» What is needed
Return exactly the span of lines that opens with the line containing "Document page, 827x1241 pixels." and closes with the last line of the data, inclusive.

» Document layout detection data
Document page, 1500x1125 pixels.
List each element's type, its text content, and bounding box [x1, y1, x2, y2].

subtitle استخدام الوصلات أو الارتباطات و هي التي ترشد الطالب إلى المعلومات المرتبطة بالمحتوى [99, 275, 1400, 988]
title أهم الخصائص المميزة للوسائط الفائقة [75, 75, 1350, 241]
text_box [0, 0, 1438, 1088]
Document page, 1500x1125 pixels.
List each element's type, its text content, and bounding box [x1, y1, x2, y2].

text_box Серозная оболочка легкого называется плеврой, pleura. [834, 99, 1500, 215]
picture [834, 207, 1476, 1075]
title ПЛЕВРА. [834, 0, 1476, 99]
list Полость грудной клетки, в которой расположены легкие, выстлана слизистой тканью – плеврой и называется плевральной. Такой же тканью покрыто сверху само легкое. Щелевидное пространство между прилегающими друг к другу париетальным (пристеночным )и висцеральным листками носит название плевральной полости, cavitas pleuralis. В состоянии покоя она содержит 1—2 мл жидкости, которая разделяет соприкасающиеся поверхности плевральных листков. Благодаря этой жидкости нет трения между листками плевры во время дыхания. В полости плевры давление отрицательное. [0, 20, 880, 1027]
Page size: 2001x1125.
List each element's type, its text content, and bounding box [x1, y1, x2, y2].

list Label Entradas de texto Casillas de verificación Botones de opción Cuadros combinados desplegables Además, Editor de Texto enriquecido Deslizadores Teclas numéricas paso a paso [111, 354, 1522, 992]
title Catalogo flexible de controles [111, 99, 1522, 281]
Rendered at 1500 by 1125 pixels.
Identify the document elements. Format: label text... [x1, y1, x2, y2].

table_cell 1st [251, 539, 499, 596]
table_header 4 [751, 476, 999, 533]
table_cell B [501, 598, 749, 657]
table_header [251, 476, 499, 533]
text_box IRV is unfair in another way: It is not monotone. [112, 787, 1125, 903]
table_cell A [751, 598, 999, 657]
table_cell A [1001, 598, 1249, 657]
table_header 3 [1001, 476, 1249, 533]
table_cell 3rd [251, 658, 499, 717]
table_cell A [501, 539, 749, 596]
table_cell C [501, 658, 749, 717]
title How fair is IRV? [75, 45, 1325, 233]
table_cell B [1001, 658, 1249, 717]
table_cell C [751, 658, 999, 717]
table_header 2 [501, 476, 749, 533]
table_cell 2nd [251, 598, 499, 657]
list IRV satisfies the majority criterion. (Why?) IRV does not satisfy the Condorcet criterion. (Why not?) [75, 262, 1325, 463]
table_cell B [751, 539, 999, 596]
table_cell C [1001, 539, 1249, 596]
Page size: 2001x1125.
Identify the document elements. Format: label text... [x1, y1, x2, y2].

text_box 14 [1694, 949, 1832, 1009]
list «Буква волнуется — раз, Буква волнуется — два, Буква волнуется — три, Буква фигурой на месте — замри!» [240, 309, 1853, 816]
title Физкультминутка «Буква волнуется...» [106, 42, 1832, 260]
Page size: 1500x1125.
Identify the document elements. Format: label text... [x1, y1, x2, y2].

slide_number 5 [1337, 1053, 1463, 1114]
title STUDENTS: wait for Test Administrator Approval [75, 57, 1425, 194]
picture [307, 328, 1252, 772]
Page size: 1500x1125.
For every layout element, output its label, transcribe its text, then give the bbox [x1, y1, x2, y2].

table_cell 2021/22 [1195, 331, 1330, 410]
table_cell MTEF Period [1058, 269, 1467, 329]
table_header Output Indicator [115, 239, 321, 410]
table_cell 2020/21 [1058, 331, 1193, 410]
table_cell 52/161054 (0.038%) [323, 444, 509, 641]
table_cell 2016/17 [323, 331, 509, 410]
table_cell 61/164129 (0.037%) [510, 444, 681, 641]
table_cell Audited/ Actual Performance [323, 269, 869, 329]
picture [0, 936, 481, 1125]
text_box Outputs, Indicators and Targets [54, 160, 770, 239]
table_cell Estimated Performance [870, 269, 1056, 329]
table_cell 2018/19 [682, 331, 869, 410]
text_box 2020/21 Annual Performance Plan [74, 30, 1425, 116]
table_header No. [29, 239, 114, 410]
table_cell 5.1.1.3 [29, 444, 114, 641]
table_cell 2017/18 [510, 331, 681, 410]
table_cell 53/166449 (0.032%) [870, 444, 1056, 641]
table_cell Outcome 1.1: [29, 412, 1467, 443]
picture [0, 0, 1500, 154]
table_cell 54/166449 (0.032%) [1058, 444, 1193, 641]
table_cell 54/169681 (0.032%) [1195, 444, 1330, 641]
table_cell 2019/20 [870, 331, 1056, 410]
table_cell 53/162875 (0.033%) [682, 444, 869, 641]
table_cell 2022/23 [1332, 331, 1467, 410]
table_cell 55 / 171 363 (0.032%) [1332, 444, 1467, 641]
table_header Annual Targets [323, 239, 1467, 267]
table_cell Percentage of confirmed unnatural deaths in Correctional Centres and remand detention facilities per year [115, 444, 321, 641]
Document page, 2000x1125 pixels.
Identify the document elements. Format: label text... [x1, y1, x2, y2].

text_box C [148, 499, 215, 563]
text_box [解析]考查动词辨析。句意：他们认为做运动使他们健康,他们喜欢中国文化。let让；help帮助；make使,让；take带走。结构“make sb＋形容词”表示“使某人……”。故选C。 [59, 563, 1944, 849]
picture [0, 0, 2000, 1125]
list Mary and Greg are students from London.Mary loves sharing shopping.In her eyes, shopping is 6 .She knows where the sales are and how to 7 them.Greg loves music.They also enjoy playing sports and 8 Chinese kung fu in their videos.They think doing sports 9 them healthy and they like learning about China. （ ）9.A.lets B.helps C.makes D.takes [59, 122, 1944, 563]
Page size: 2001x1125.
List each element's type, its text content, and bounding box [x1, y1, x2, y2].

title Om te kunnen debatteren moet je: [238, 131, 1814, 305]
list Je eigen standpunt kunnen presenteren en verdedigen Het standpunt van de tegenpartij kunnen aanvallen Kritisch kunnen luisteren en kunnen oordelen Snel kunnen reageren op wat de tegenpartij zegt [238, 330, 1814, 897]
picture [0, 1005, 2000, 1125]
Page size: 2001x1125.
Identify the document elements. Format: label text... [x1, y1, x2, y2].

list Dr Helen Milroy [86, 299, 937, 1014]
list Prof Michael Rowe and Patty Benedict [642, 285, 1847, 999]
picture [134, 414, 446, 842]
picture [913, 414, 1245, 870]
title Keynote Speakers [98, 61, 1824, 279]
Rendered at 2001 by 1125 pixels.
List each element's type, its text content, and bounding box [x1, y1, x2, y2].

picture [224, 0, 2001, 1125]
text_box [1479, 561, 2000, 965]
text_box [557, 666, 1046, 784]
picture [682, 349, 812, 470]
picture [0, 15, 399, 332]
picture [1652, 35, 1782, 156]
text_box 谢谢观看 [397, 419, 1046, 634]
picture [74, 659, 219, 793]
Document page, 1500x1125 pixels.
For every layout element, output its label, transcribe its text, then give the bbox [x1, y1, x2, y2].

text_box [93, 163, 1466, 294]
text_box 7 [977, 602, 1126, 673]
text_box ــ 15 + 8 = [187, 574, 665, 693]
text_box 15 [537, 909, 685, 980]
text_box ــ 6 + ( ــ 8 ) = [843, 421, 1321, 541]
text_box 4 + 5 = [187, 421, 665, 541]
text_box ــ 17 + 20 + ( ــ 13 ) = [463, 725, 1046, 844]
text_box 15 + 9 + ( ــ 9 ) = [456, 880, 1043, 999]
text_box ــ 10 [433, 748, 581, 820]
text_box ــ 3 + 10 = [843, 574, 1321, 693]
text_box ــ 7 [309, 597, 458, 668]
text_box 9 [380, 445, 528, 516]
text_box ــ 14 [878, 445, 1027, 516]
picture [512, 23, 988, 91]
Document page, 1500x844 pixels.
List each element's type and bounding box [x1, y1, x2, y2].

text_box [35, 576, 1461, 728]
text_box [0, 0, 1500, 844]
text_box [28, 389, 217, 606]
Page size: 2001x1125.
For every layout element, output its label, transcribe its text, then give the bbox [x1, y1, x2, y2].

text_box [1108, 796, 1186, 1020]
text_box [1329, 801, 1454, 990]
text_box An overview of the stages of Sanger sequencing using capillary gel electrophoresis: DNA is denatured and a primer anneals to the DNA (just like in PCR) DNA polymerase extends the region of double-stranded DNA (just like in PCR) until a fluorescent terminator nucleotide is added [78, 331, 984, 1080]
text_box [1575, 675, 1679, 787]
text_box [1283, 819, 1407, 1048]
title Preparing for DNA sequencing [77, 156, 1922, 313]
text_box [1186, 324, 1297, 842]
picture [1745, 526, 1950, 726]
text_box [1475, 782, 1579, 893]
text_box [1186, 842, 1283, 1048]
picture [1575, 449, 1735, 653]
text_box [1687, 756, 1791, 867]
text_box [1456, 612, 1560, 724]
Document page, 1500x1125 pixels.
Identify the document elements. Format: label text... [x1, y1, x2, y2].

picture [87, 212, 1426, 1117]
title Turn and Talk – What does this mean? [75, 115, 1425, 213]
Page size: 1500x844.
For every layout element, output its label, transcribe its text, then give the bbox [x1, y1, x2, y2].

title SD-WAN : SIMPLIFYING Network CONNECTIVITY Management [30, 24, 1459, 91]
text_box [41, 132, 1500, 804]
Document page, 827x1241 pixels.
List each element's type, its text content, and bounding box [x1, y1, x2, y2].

» Response area
Document page, 827x1241 pixels.
List each element's type, its text content, and bounding box [x1, y1, x2, y2].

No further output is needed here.